Donaghy’s transformation from back up midfielder on the Kerry squad to its most vital member occurred in such a natural way that his importance becomes magnified in his absence.
His input to Kerry was magnified against Tipperary. Colm Cooper and Bryan Sheehan thrived in his company on Sunday but Donaghy’s sharp eye for the open man makes life easier for all of the Kerry forwards. He combines the traditional full-forward ball-winning qualities with an uncanny vision and fast hands which can unlock the best defensive systems.
The new hand-pass rule threatens to disrupt Donaghy’s game more than most forwards and it is not surprising he has misgivings about the development.
A first half pass he made to Bryan Sheehan looked to have set Kerry up for their opening goal but he was adjudged to have fouled in the process.
“I don’t know. This rule has been brought in a week before the championship. We heard about it at training on Thursday night. I think it’s madness bringing in rules like that three days before a championship game.
“If they were going to do that they should have stuck with the rule they were playing with all year. You can underhand it from here, you can’t do it from here, it is just very all over the place.
“I think they kind of sneaked it in really without anybody knowing and that’s a tough thing for us as players to deal with. And again, as I always say, it makes it harder on referees.
“We are trying to make their job easier. Now he has to determine whether it’s a clean striking action, whether it’s a fist, whether it’s above our waist.
“It is just making it harder for referees and we all want their jobs to be easier. The initial rule last year was okay. That’s a throw and that’s a hand pass. It makes it easier on everybody.
“They’re going to have to scrap it. It’s going to be tough. I’m telling ye now, when it comes in games in front of 70,000 or 80,000 people and this sort of thing starts to happen you’re going to have fans and everything losing the plot.
“We’d got used the fist in the league and then for the past six weeks we’ve been going back to the hand pass because we’d lost touch with it. Now we’ve to go back to the drawing board.”
You can bet Donaghy will spend the next fortnight on the training ground honing the skill. His return to fitness and form bodes well for Kerry this summer and with Darragh Ó Sé retired and Tommy Walsh exploring the world of Australian Rules, his versatility is bound to see him operating at both midfield and full forward through the championship.
Donaghy’s skill at involving other players is of inestimable importance and he was pleased with the contribution off the bench against Tipperary.

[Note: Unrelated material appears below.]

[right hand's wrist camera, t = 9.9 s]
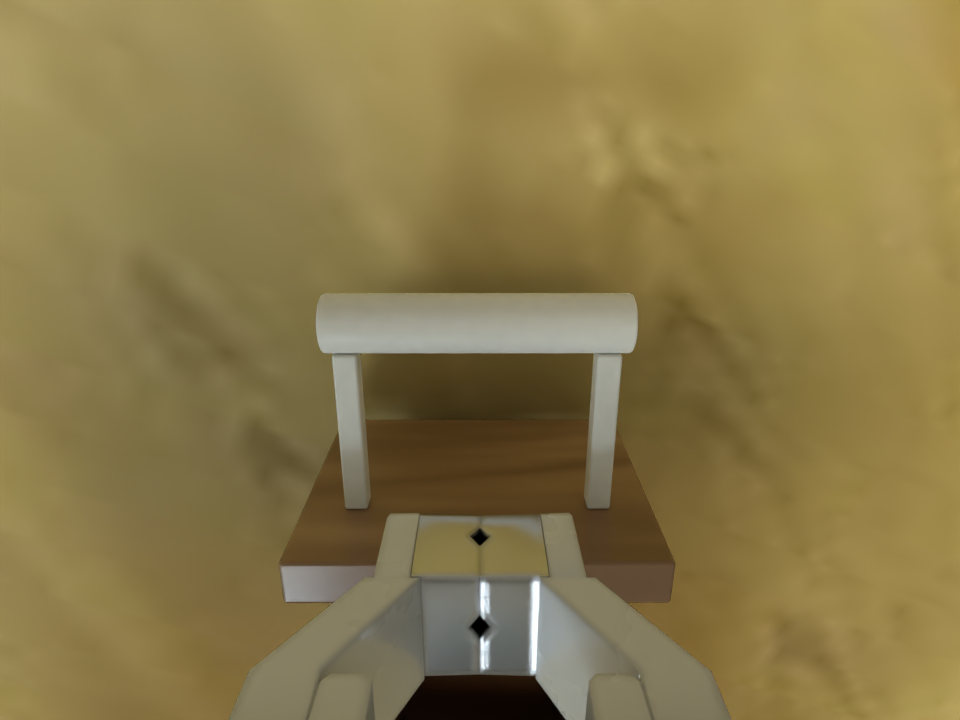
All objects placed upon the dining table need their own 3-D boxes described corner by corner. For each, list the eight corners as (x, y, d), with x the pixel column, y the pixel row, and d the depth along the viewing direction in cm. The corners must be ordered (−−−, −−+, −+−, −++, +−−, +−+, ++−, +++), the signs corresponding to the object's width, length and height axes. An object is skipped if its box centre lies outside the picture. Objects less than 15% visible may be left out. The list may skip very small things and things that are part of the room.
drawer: (327, 251, 19) (244, 326, 13) (627, 250, 20) (709, 326, 13) (375, 806, 28) (342, 1029, 21) (581, 805, 28) (613, 1028, 22)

“Sure there is always good talent in Kerry,” he says. “We are lucky with that. They are coming in and they are learning bits now every night off us. They want to find out new things. I think they are doing a great job, even the likes of BJ Keane and Darran O’Sullivan, fellas who came in.
“They are great fellas to come on, full of legs, full of life and really give fellas like me a lift, do a lot of the running around the place. Lets me take it easy when they come on because they really upped the tempo when they came in and that helped us put Tipperary away.”

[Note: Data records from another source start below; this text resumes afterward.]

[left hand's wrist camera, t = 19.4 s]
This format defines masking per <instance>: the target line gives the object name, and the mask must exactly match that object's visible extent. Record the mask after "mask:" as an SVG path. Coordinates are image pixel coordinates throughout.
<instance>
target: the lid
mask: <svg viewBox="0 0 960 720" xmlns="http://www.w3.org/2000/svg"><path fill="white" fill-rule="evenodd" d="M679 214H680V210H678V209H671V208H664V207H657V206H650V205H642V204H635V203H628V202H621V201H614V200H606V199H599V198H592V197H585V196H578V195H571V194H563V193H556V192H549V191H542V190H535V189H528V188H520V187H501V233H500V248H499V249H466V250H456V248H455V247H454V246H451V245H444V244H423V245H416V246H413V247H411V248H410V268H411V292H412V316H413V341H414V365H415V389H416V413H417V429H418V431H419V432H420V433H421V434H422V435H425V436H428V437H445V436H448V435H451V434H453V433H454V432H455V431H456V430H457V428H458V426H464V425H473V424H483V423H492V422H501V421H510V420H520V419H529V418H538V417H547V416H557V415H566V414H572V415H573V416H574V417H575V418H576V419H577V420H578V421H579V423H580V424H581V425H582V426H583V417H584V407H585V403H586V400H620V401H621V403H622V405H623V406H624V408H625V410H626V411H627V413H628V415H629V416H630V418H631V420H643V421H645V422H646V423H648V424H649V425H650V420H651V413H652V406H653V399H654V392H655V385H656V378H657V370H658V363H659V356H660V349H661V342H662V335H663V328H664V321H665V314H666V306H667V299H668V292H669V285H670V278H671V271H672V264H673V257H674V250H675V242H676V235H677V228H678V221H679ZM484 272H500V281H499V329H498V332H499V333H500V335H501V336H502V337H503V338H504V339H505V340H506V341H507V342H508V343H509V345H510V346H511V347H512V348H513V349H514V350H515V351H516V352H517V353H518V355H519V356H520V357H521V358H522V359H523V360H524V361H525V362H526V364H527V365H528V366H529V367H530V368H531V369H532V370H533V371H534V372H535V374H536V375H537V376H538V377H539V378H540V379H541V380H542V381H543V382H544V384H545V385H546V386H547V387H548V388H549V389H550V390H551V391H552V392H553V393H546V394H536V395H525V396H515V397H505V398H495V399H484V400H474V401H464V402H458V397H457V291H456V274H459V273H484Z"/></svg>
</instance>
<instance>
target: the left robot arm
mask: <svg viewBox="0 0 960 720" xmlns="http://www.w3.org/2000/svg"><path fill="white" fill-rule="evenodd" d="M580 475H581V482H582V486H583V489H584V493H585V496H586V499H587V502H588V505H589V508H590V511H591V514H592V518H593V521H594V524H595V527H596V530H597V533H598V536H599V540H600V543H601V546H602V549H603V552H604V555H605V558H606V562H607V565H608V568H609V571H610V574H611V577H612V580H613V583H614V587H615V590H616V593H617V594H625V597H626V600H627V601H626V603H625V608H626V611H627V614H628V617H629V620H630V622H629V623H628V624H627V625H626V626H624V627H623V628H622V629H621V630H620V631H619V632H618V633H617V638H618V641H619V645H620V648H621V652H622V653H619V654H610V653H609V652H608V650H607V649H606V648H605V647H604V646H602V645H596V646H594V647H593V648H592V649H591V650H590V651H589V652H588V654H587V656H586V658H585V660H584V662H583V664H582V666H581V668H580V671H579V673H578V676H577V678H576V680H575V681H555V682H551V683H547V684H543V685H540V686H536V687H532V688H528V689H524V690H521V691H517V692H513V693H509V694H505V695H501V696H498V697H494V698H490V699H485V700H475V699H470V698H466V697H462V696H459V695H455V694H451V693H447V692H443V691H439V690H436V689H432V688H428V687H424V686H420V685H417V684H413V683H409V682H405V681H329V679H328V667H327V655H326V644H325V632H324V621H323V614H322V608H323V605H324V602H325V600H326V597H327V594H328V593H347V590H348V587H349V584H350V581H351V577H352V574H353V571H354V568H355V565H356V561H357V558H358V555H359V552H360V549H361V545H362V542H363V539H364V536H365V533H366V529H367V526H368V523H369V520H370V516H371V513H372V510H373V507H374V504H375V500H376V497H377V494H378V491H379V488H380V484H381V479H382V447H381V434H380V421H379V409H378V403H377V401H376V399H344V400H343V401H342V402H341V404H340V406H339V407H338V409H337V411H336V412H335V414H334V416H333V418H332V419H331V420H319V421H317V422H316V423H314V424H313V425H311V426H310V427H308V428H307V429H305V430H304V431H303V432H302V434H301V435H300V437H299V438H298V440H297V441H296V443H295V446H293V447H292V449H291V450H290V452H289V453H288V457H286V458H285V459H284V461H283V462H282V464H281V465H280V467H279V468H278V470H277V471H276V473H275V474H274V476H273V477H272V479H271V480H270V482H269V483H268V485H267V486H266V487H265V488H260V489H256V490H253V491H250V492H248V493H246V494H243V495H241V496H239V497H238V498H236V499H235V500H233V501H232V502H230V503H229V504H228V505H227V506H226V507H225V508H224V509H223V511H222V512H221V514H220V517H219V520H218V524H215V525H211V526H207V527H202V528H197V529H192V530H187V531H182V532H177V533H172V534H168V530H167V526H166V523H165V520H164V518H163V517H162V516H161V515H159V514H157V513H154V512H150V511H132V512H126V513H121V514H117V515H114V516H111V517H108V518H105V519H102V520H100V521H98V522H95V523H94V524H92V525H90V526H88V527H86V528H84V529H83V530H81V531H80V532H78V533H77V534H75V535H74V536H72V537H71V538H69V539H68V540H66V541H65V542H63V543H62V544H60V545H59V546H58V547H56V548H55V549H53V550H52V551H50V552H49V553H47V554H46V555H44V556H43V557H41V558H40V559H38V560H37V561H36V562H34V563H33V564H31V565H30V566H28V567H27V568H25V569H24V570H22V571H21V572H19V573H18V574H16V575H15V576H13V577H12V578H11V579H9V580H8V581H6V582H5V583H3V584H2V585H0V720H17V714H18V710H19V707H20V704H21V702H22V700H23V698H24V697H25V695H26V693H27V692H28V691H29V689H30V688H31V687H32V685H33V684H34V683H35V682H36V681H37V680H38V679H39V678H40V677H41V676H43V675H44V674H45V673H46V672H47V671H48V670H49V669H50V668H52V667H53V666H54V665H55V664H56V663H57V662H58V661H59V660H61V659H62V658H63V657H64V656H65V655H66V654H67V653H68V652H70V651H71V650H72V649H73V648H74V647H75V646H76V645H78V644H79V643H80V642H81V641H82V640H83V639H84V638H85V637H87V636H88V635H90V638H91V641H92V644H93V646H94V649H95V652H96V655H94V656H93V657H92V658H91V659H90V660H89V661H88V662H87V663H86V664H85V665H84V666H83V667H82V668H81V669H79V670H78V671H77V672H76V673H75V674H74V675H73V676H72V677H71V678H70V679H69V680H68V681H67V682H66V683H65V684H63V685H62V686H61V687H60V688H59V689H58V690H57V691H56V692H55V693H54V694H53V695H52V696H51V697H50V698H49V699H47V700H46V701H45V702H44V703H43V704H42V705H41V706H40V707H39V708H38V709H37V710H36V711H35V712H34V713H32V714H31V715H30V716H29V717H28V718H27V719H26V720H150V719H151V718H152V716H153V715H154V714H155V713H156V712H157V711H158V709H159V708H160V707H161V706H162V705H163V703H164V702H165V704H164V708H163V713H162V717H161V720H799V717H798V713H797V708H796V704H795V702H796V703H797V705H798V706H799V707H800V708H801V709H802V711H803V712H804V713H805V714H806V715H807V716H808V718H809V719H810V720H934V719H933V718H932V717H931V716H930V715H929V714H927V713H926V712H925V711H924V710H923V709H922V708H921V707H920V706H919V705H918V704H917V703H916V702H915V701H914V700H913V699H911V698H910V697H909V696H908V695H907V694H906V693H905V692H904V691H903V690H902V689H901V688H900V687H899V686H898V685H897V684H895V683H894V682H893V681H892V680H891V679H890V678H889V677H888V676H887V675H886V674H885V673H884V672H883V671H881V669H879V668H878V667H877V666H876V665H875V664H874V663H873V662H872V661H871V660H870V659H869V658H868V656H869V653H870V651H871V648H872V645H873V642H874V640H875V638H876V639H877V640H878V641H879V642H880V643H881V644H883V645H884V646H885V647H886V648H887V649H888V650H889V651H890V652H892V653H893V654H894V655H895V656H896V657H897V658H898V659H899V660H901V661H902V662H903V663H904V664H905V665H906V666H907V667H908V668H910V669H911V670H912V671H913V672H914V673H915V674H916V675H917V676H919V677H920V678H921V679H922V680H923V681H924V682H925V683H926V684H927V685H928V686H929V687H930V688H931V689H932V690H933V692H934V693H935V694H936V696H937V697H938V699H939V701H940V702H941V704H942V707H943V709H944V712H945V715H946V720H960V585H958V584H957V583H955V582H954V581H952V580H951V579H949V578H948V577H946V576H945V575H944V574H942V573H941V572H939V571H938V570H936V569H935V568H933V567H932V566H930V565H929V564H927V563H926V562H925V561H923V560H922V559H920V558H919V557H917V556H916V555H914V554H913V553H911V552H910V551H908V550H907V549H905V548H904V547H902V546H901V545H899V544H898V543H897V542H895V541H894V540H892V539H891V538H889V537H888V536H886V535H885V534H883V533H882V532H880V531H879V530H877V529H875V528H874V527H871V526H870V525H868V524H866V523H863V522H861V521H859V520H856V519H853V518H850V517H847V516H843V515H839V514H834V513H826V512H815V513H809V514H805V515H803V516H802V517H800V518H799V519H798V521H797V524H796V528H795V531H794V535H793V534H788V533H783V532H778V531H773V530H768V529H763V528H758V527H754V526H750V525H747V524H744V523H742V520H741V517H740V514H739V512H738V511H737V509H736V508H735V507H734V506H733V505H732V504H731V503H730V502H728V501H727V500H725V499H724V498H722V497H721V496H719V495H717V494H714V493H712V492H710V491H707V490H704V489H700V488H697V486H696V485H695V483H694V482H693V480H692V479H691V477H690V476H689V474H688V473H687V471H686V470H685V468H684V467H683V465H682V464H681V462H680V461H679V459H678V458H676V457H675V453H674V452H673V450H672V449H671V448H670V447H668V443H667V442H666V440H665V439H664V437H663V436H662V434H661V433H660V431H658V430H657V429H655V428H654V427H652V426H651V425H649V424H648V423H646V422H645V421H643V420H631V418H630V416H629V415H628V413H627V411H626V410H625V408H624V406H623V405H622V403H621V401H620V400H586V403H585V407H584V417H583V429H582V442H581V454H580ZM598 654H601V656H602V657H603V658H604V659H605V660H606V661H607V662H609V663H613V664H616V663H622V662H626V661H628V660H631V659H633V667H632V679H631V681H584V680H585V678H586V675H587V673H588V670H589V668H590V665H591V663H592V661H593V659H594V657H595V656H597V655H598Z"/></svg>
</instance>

Championship seems to have all the momentum of a tortoise but the thought of facing Cork is enough to sharpen the focus for Donaghy.

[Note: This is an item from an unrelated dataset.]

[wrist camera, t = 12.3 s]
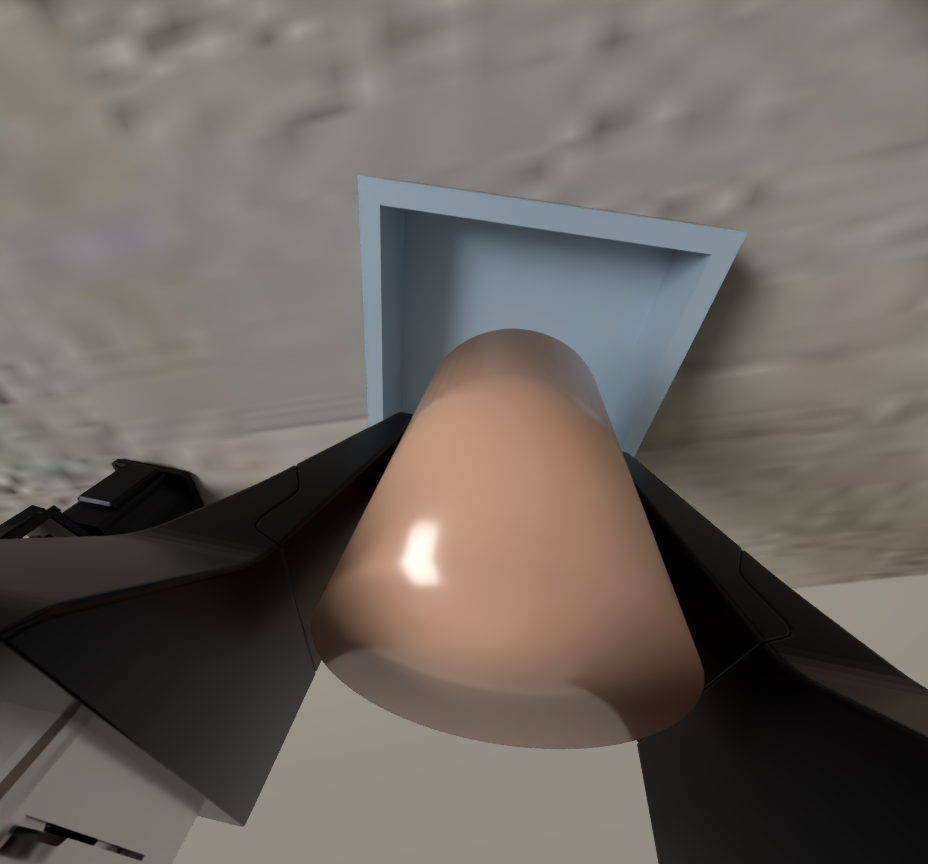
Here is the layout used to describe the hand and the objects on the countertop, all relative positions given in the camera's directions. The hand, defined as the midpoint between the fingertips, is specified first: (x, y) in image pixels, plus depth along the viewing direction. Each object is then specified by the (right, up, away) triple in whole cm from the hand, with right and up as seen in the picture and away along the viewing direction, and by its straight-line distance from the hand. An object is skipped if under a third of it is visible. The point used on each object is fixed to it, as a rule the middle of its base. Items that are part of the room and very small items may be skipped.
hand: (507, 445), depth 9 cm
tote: (+1, +2, +12) cm, 13 cm away
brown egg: (0, +1, +1) cm, 2 cm away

“Cork will be tough but we will be up for it. Our first game last year was a very tough one against Cork, who were very sharp and stuck with us. We were lucky to get a draw in the first game and in the replay we were always chasing them. Having a game under our belt might just sharpen things up and get that bit of rustiness out of the way.
“We will take is easy now, in Tuesday night for a bit of a loosen up and then Thursday night hard at it again, probably a game Sunday, and it will be pretty much hell for leather for the rest of it.”